**THE DATA:**
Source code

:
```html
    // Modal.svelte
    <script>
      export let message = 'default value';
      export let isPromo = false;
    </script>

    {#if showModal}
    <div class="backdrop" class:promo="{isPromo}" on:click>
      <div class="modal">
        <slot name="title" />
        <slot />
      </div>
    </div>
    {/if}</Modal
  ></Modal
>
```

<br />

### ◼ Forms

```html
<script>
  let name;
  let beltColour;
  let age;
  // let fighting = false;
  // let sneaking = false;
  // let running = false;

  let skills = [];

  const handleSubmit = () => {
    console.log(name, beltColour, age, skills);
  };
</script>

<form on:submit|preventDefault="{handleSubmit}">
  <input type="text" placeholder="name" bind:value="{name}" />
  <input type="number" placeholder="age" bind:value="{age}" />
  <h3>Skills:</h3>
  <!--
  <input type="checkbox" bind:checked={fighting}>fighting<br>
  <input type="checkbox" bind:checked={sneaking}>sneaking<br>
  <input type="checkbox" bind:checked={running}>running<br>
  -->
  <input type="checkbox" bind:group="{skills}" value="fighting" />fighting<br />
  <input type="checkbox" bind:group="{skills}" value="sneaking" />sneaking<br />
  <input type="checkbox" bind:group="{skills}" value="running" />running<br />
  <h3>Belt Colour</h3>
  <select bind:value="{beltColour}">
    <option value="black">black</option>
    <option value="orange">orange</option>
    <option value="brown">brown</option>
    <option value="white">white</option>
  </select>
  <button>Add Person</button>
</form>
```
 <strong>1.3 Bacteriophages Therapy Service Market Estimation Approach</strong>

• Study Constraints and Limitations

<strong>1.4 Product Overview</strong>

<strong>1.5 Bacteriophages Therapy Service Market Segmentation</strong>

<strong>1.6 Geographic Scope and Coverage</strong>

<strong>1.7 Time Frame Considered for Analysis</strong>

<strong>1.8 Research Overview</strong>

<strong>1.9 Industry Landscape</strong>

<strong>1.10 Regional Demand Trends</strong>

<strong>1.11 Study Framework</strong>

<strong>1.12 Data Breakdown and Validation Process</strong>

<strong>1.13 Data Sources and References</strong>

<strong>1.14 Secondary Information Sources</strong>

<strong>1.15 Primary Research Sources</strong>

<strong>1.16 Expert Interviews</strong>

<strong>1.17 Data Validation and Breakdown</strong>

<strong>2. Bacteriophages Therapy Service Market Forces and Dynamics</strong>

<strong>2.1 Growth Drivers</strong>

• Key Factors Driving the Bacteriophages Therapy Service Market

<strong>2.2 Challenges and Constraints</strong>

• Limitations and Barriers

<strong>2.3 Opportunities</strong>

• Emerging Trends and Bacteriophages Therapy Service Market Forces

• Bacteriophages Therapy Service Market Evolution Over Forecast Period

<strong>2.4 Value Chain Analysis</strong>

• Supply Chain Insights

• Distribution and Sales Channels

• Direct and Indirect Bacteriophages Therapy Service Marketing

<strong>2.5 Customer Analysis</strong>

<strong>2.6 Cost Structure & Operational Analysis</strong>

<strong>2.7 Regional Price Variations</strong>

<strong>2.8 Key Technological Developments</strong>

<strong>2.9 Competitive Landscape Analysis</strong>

**TASK BRIEF:** Using the entries above, tally how many lines have the word "Overview" in them; write the number and nothing more.

**SOLUTION TO THIS PROBLEM:** 2